September 26, 2020

Obama Adviser on Consumer Agency to Address Business Leaders

WASHINGTON — Elizabeth Warren, who is overseeing the beginnings of the new Consumer Financial Protection Bureau, will confront some of her chief antagonists on Wednesday when she addresses a gathering at the United States Chamber of Commerce, the business lobbying group that has adamantly opposed the existence of the agency.

“I’ve had more teasing about this meeting than I’ve had in a long time,” Ms. Warren is scheduled to tell the gathering, according to excerpts of remarks released late Tuesday. “You can imagine the analogies: Nixon to China, Daniel in the Lion’s Den, Senator John Kennedy speaking before Protestant ministers.”

Ms. Warren is expected to stress that she and the chamber’s members share one important belief: “Competitive markets are good for consumers and for businesses,” according to the excerpts. “The important question is how to ensure that markets are competitive.”

Ms. Warren, who is an assistant to the president and a special adviser to the secretary of the Treasury, received a lashing from Republicans two weeks ago at her first appearance on Capitol Hill after beginning her role at the consumer bureau.

During the hearing, Republicans on the House Financial Services Committee castigated the agency, calling it unnecessary and saying it will overly burden businesses with regulatory red tape. Republicans and Chamber members have also complained that the bureau lacks oversight and that its powers are too broad.

Ms. Warren, a Harvard law professor whose writings about the importance of protecting consumers were an inspiration for the new bureau, will tell the business group that making sure that the rules are enforced is the best solution for the problems that became apparent during the financial crisis.

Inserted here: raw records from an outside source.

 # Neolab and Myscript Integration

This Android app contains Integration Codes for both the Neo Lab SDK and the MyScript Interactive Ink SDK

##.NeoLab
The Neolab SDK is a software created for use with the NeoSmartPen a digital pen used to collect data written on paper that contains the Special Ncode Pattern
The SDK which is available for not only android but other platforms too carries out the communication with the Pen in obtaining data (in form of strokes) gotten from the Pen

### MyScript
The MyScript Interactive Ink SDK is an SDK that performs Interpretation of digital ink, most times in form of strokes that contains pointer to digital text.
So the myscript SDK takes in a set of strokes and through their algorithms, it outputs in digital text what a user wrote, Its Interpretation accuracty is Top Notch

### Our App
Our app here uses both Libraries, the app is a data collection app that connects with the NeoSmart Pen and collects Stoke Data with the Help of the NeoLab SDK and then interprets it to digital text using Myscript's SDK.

“A cop on the beat looking out for consumers does not reduce the freedom or effectiveness of markets; rather, it permits honest competition to flourish,” her remarks say. “If you are one of the guys who don’t use steroids when you play ball, then you don’t want to compete against those who are juicing. We understand that it isn’t enough to have good rules; competition flourishes only when those rules are consistently enforced.”

The bureau is not allowed to enact any new regulations until a director is appointed, and though one is expected by July 21, when the bureau is supposed to be operational, the Obama administration has not signaled when the appointment might come. Mr. Obama stopped short of formally nominating Ms. Warren as its first director because she would have had to face Senate confirmation.

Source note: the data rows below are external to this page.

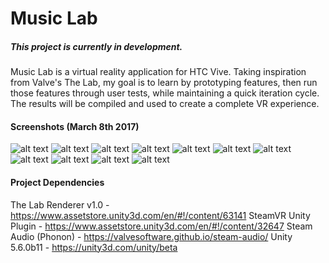 # Music Lab

##### This project is currently in development.

Music Lab is a virtual reality application for HTC Vive. Taking inspiration from Valve's The Lab, my goal is to learn by prototyping features, then run those features through user tests, while maintaining a quick iteration cycle. The results will be compiled and used to create a complete VR experience.

#### Screenshots (March 8th 2017)

![alt text](https://cloud.githubusercontent.com/assets/11729897/23720137/11fe6bec-03fb-11e7-9735-a62548b546e3.png)
![alt text](https://cloud.githubusercontent.com/assets/11729897/23720145/17938786-03fb-11e7-8d8f-d321933a88cc.png)
![alt text](https://cloud.githubusercontent.com/assets/11729897/23720148/1a7814bc-03fb-11e7-929e-f456151fb023.png)
![alt text](https://cloud.githubusercontent.com/assets/11729897/23720152/1f3901e6-03fb-11e7-8e27-6a15e77e17b1.png)
![alt text](https://cloud.githubusercontent.com/assets/11729897/23720159/272fa184-03fb-11e7-9e4f-c35c04796e88.png)
![alt text](https://cloud.githubusercontent.com/assets/11729897/23720166/2db28738-03fb-11e7-89e9-b92a1062ed73.png)
![alt text](https://cloud.githubusercontent.com/assets/11729897/23720173/39a3fc84-03fb-11e7-8f03-24e31c1b08f9.png)
![alt text](https://cloud.githubusercontent.com/assets/11729897/23720181/40fd1ace-03fb-11e7-8e50-7c34e64bcece.png)
![alt text](https://cloud.githubusercontent.com/assets/11729897/23720186/43f63288-03fb-11e7-8591-f747ef8171b2.png)
![alt text](https://cloud.githubusercontent.com/assets/11729897/23720194/48119c18-03fb-11e7-815d-abbdc2d06413.png)
![alt text](https://cloud.githubusercontent.com/assets/11729897/23720204/4c7d270e-03fb-11e7-8f16-6a53fed3335c.png)

#### Project Dependencies

The Lab Renderer v1.0 - https://www.assetstore.unity3d.com/en/#!/content/63141
SteamVR Unity Plugin - https://www.assetstore.unity3d.com/en/#!/content/32647
Steam Audio (Phonon) - https://valvesoftware.github.io/steam-audio/
Unity 5.6.0b11 - https://unity3d.com/unity/beta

So far, the bureau has indicated that much of its initial attention will be on consumer mortgages and simplifying the confusing array of mortgage disclosures that home buyers face.

“Fine print and overly long agreements get in the way of an efficient and competitive market,” Ms. Warren is expected to say. “The role of regulation in credit markets is, at its heart, to make it easy for consumers to see what they are getting and to make it easy for customers to compare one product with another, so that markets can function effectively.”